Lendlease, a real estate and investment group that manages almost 8,000 homes for the U.S. Army on Oahu, and Holu Hou Energy (HHE), a provider of design-to-service solar plus energy storage systems, have signed a contract to install HHE’s HoluPower energy storage and solar PV systems on homes at Lendlease’s Island Palm Communities.

The installations will come in the form of HHE’s EnergyCluster, where multiple residential units have their systems connected in an energy network. Excess solar generation from any unit’s system in the network that would normally be lost is directly shared in real time with other connected units that have load above solar generation. The benefit is that the optimized PV and energy storage systems can meet 75% to 80% or more of the overall residents’ energy needs while not exporting power to the utility grid.

“Lendlease Communities is proud to partner with Holu Hou Energy on this innovative renewable energy project, which will not only improve the quality of life for military families at Island Palm Communities, but also contribute to a more resilient and stable electric grid in Oahu,” says Matt Lynn, SVP, energy and utilities at Lendlease. 

Lendlease and HHE began planning in 2021, which culminated in constructing a pilot project in May 2022. Since then, the pilot has been operating across six residential units.
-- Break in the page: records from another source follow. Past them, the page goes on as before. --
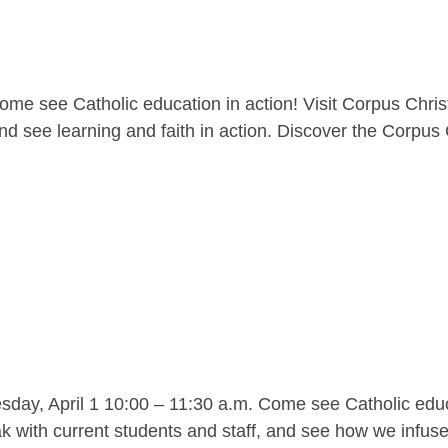
me see Catholic education in action! Visit Corpus Christ
nd see learning and faith in action. Discover the Corpus C
y, April 1 10:00 – 11:30 a.m. Come see Catholic educat
 with current students and staff, and see how we infuse l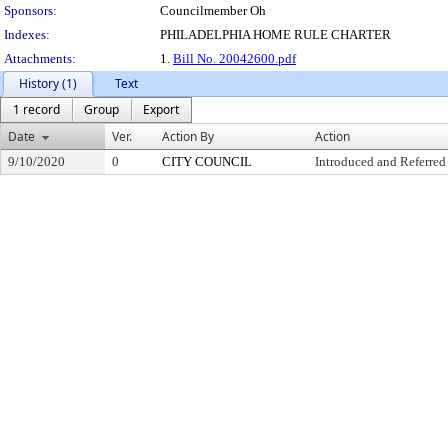
Sponsors:
Councilmember Oh
Indexes:
PHILADELPHIA HOME RULE CHARTER
Attachments:
1.
Bill No. 20042600.pdf
History (1)
Text
1 record
Group
Export
Date
Ver.
Action By
Action
9/10/2020
0
CITY COUNCIL
Introduced and Referred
In a typical month, approximately a third of the total generated electricity is shared with other units in the cluster, thereby solving issues related to vacancy and resident load variability while proving the value created through a clustered approach versus stand-alone systems.

The savings realized by Island Palm Communities through deployment of HHE’s systems is being reinvested to enhance the housing and amenities Lendlease offers to military families on the installation. Additionally, residents now have back-up power that can be utilized during grid outage events. 

Each residential unit will have approximately 10 kW of PV and 25 kWh of energy storage, with six residences typically being connected in an HHE EnergyShare network. Construction is set to begin summer of 2023, with initial installations at the Aliamanu Military Reservation near Honolulu.